HUMAN DERIVED ORGANOIDS TO STUDY INFECTION BIOLOGY

A human model system is preferable to animal models when studying infectious diseases pathogenesis because pathogens often have a narrow species or tissue tropism, meaning that they infect only certain species and sometimes certain cell types.

For decades there were not any methods to culture human noroviruses which cause acute gastroenteritis and can be fatal in young children’s or in old individuals. (1)

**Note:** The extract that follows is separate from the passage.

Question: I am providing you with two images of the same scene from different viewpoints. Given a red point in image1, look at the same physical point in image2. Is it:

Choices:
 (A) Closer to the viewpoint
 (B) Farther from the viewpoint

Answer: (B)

ORGANOIDS TO STUDY VIRUSES

It has recently become possible to successfully grow virus in culture by using a human intestinal organoid-derived epithelial monolayer, which led to the finding that certain viral strains specifically require both certain bile components and the activity of host galactoside 2-aplha-l-fucosyltransferases 2, an enzyme responsible for infections (2), which mirrors the patterns of epidemiological studies.

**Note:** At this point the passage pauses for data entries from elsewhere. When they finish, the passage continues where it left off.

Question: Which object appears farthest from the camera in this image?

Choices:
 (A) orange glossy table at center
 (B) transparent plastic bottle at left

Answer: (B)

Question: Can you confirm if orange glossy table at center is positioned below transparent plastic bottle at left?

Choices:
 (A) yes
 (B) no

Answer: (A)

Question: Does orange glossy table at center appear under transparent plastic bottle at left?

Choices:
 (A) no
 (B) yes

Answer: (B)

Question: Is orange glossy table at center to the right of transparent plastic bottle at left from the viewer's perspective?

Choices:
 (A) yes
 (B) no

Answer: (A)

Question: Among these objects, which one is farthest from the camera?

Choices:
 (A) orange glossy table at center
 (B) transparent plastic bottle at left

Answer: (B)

Human airway organoids are suitable models for the study of respiratory viruses. Respiratory syncytical virus (RSV) is a single-stranded RNA virus that is significant threat to young infants and the elderly. (3)

It was also shown to successfully infect human airway organoids and to cause dramatic changes to epithelial morphology and function. The human airway organoid system has also been used to assess the infection of animal borne influenza viruses. (4) the diversity of two viral surface molecules- hemagglutinin and neuraminidase-has previously made it difficult to predict the infectivity of these viruses in humans. (5) The human airway organoids faithfully simulate human airway epithelium, and provide a platform for rapidly testing the infectivity of new emerging influenza viruses.

REFERENCES:

1. Ramani, S., Atmar, R. L. & Estes, M. K. Epidemiology of human noroviruses and updates on vaccine development. Curr. Opin. Gastroenterol. 30, 25–33 (2014).

2. Ettayebi, K. et al. Replication of human noroviruses in stem cell-derived human enteroids. Science353, 1387–1393 (2016). Ettayebi et al. demonstrate that organoid culture systems can support research on difficult pathogens that previously could not be cultivated.

3. Sachs, N. et al. Long-term expanding human airway organoids for disease modeling. EMBO J. 38, e100300 (2019).

4. To, K. K., Chan, J. F., Chen, H., Li, L. & Yuen, K. Y. The emergence of influenza A H7N9 in human beings 16 years after influenza A H5N1: a tale of two cities. Lancet Infect. Dis. 13, 809–821 (2013).

5. McAuley, J. L., Gilbertson, B. P., Trifkovic, S., Brown, L. E. & McKimm-Breschkin, J. L. Influenza virus neuraminidase structure and functions. Front. Microbiol. 10, 39 (2019).